> _SHORT EXERCISE 1_:
Answer these questions from the post on obfuscated links:
(a) What can moderators and normal users not do with obfuscated links?
(b) What product has the persistent spam group been dumping links to?
(c) What has reduced the frequency at which the group's spam is approved?

It's not so much about why these are useful to spammers, but why they are a problem for us. Obfuscated links cannot be searched by moderators or normal users, so we can't find other instances of spam easily or determine patterns among spammers once a single spam post has been identified. They force reviewers and moderators to take a risk in verifying the destination address.
I'll give you one example that prompted my feature request. There is a persistent spam group that has been dumping links to a product called SQLYog on the site for years. They have created dozens of accounts to do this. For years, their spam linked back to their website, so as soon as one was detected, we could run a URL search and find the others that terrible reviewers approved (thankfully, the review audits have reduced the frequency at which their spam is being approved). They recognized this, and started obfuscating some of their links. Now they only post obfuscated links. This means that we cannot search for their product URLs directly anymore. Some reviewers are still approving their spam.

Stored records
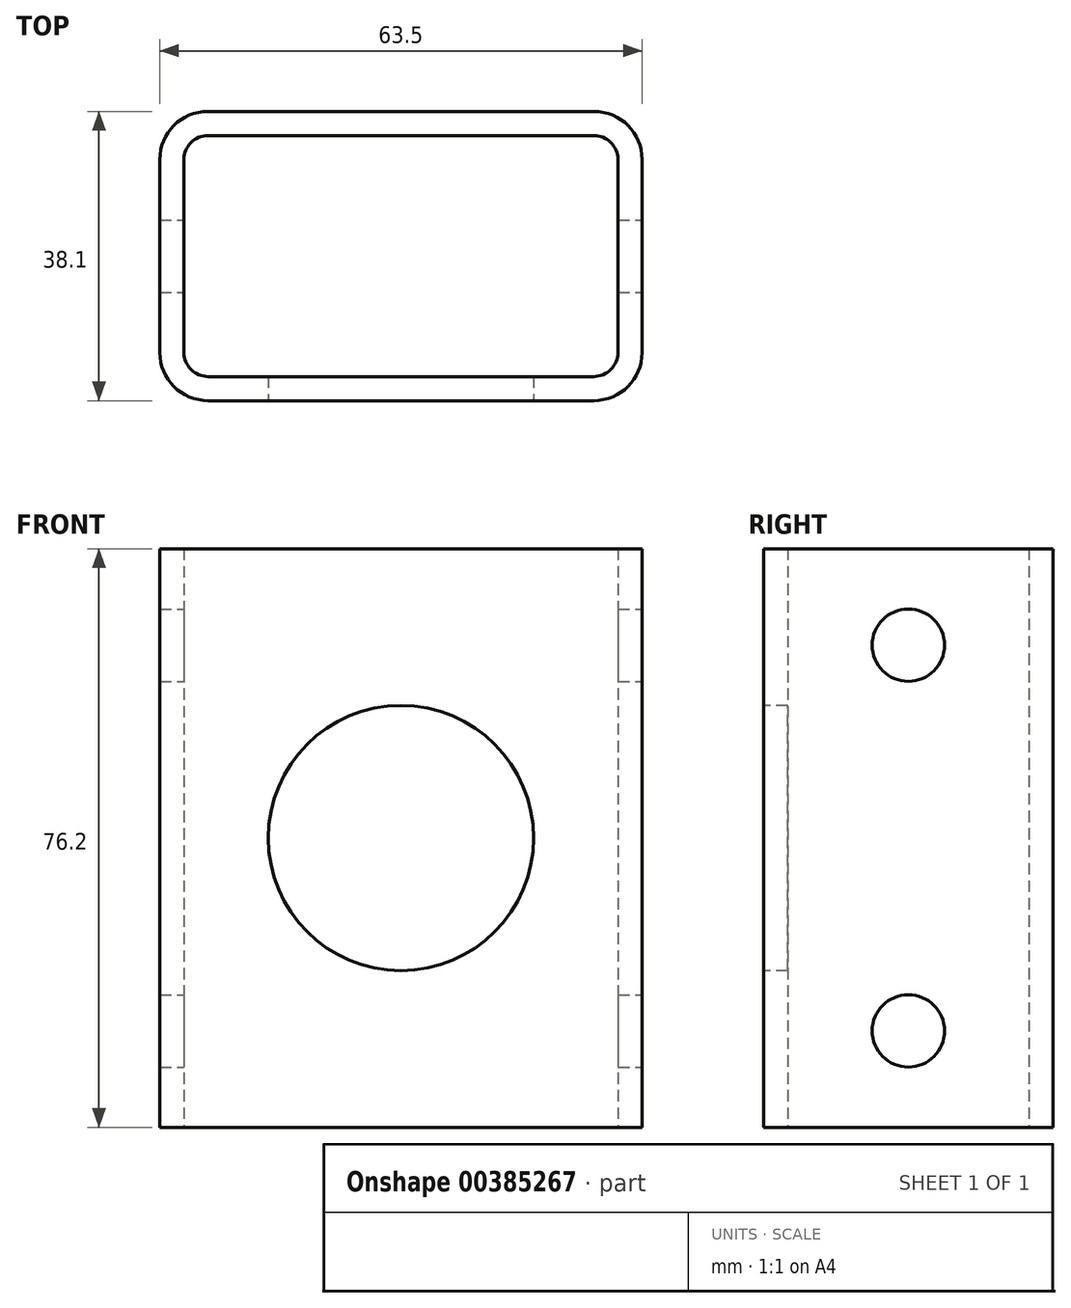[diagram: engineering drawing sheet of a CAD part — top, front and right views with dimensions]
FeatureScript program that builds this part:
annotation { "Feature Type Name" : "Feature", "Feature Type Description" : "" }
export const myFeature = defineFeature(function(context is Context, id is Id, definition is map)
    precondition{}
    {
        {
            var Q0;
            Q0=qCreatedBy(makeId("Top.planeOp"),FACE);
            var sketch = newSketch(context, id + "F0", { "sketchPlane" : qUnion([Q0])});
            skLineSegment(sketch, "E0.bottom", {"start": v(25.4, -19.05) * mm, "end": v(-25.4, -19.05) * mm});
            skLineSegment(sketch, "E0.top", {"start": v(25.4, 19.05) * mm, "end": v(-25.4, 19.05) * mm});
            skLineSegment(sketch, "E0.left", {"start": v(31.75, -12.7) * mm, "end": v(31.75, 12.7) * mm});
            skLineSegment(sketch, "E0.right", {"start": v(-31.75, -12.7) * mm, "end": v(-31.75, 12.7) * mm});
            skPoint(sketch, "E0.middle", {"position": v(0, 0) * mm});
            skPoint(sketch, "E1.visualSharp", {"position": v(-31.75, 19.05) * mm});
            skArc(sketch, "E1.filletArc", {"start": v(-25.4, 19.05) * mm, "mid": v(-29.9, 17.2) * mm, "end": v(-31.75, 12.7) * mm});
            skPoint(sketch, "E2.visualSharp", {"position": v(31.75, 19.05) * mm});
            skArc(sketch, "E2.filletArc", {"start": v(31.75, 12.7) * mm, "mid": v(29.9, 17.2) * mm, "end": v(25.4, 19.05) * mm});
            skPoint(sketch, "E3.visualSharp", {"position": v(31.75, -19.05) * mm});
            skArc(sketch, "E3.filletArc", {"start": v(25.4, -19.05) * mm, "mid": v(29.9, -17.2) * mm, "end": v(31.75, -12.7) * mm});
            skPoint(sketch, "E4.visualSharp", {"position": v(-31.75, -19.05) * mm});
            skArc(sketch, "E4.filletArc", {"start": v(-31.75, -12.7) * mm, "mid": v(-29.9, -17.2) * mm, "end": v(-25.4, -19.05) * mm});
            skLineSegment(sketch, "E5.0", {"start": v(25.4, 15.88) * mm, "end": v(-25.4, 15.87) * mm});
            skLineSegment(sketch, "E6.0", {"start": v(28.57, -12.7) * mm, "end": v(28.57, 12.7) * mm});
            skLineSegment(sketch, "E7.0", {"start": v(25.4, -15.88) * mm, "end": v(-25.4, -15.88) * mm});
            skLineSegment(sketch, "E8.0", {"start": v(-28.57, -12.7) * mm, "end": v(-28.57, 12.7) * mm});
            skPoint(sketch, "E9.visualSharp", {"position": v(-28.57, 15.87) * mm});
            skArc(sketch, "E9.filletArc", {"start": v(-25.4, 15.87) * mm, "mid": v(-27.65, 14.95) * mm, "end": v(-28.57, 12.7) * mm});
            skPoint(sketch, "E10.visualSharp", {"position": v(28.57, 15.88) * mm});
            skArc(sketch, "E10.filletArc", {"start": v(28.57, 12.7) * mm, "mid": v(27.65, 14.95) * mm, "end": v(25.4, 15.88) * mm});
            skPoint(sketch, "E11.visualSharp", {"position": v(28.57, -15.88) * mm});
            skArc(sketch, "E11.filletArc", {"start": v(25.4, -15.88) * mm, "mid": v(27.65, -14.95) * mm, "end": v(28.57, -12.7) * mm});
            skPoint(sketch, "E12.visualSharp", {"position": v(-28.57, -15.88) * mm});
            skArc(sketch, "E12.filletArc", {"start": v(-28.57, -12.7) * mm, "mid": v(-27.65, -14.95) * mm, "end": v(-25.4, -15.88) * mm});
            skSolve(sketch);
        }
        {
            var Q0;
            Q0=makeQuery(id+"F0.imprint","IMPRINT",FACE,{"disambiguationData":[TD([[makeQuery(id+"F0.imprint","IMPRINT",EDGE,{"derivedFrom":sQuery(id+"F0.wireOp",EDGE,"E0.bottom")}),-1.0]])]});
            extrude(context, id + "F1", {"entities" : qUnion([Q0]), "endBound" : BoundingType.SYMMETRIC, "depth" : 76.2 * mm});
        }
        {
            var Q0;
            Q0=makeQuery(id+"F1.opExtrude","SWEPT_FACE",FACE,{"disambiguationData":[OSD([sQuery(id+"F0.wireOp",EDGE,"E0.left")])]});
            var sketch = newSketch(context, id + "F2", { "sketchPlane" : qUnion([Q0])});
            skCircle(sketch, "E13", {"center": v(0, 25.4) * mm, "radius": 4.76 * mm});
            skCircle(sketch, "E14", {"center": v(0, -25.4) * mm, "radius": 4.76 * mm});
            skSolve(sketch);
        }
        {
            var Q0;
            Q0=makeQuery(id+"F2.imprint","IMPRINT",FACE,{"disambiguationData":[TD([[makeQuery(id+"F2.imprint","IMPRINT",EDGE,{"derivedFrom":sQuery(id+"F2.wireOp",EDGE,"E13")}),1.0]])]});
            var Q1;
            Q1=makeQuery(id+"F2.imprint","IMPRINT",FACE,{"disambiguationData":[TD([[makeQuery(id+"F2.imprint","IMPRINT",EDGE,{"derivedFrom":sQuery(id+"F2.wireOp",EDGE,"E14")}),1.0]])]});
            var Q2;
            Q2=sQuery(id+"F2.wireOp",EDGE,"E13");
            var Q3;
            Q3=sQuery(id+"F2.wireOp",EDGE,"E14");
            extrude(context, id + "F3", {"entities" : qUnion([Q0, Q1]), "operationType" : NewBodyOperationType.REMOVE, "surfaceEntities" : qUnion([Q2, Q3]), "endBound" : BoundingType.THROUGH_ALL, "oppositeDirection" : true, "depth" : 25.4 * mm});
        }
        {
            var Q0;
            Q0=makeQuery(id+"F1.opExtrude","SWEPT_FACE",FACE,{"disambiguationData":[OSD([sQuery(id+"F0.wireOp",EDGE,"E0.bottom")])]});
            var sketch = newSketch(context, id + "F4", { "sketchPlane" : qUnion([Q0])});
            skCircle(sketch, "E15", {"center": v(0, 0) * mm, "radius": 17.46 * mm});
            skSolve(sketch);
        }
        {
            var Q0;
            Q0=makeQuery(id+"F4.imprint","IMPRINT",FACE,{"disambiguationData":[TD([[makeQuery(id+"F4.imprint","IMPRINT",EDGE,{"derivedFrom":sQuery(id+"F4.wireOp",EDGE,"E15")}),1.0]])]});
            extrude(context, id + "F5", {"entities" : qUnion([Q0]), "operationType" : NewBodyOperationType.REMOVE, "endBound" : BoundingType.UP_TO_NEXT, "oppositeDirection" : true, "depth" : 25.4 * mm});
        }
    });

> _SHORT EXERCISE 2_: Turn everything in the records, from their start down to and including the line containing "v(-31.75, 19.05) *", into a numbered list with blank lines skipped, leaving the pictures out.

> _FINAL RESULT 1_:
(a) They cannot search them.
(b) SQLYog.
(c) The review audits.

> _FINAL RESULT 2_:
1. [diagram: engineering drawing sheet of a CAD part — top, front and right views with dimensions]
2. FeatureScript program that builds this part:
3. annotation { "Feature Type Name" : "Feature", "Feature Type Description" : "" }
4. export const myFeature = defineFeature(function(context is Context, id is Id, definition is map)
5.     precondition{}
6.     {
7.         {
8.             var Q0;
9.             Q0=qCreatedBy(makeId("Top.planeOp"),FACE);
10.             var sketch = newSketch(context, id + "F0", { "sketchPlane" : qUnion([Q0])});
11.             skLineSegment(sketch, "E0.bottom", {"start": v(25.4, -19.05) * mm, "end": v(-25.4, -19.05) * mm});
12.             skLineSegment(sketch, "E0.top", {"start": v(25.4, 19.05) * mm, "end": v(-25.4, 19.05) * mm});
13.             skLineSegment(sketch, "E0.left", {"start": v(31.75, -12.7) * mm, "end": v(31.75, 12.7) * mm});
14.             skLineSegment(sketch, "E0.right", {"start": v(-31.75, -12.7) * mm, "end": v(-31.75, 12.7) * mm});
15.             skPoint(sketch, "E0.middle", {"position": v(0, 0) * mm});
16.             skPoint(sketch, "E1.visualSharp", {"position": v(-31.75, 19.05) * mm});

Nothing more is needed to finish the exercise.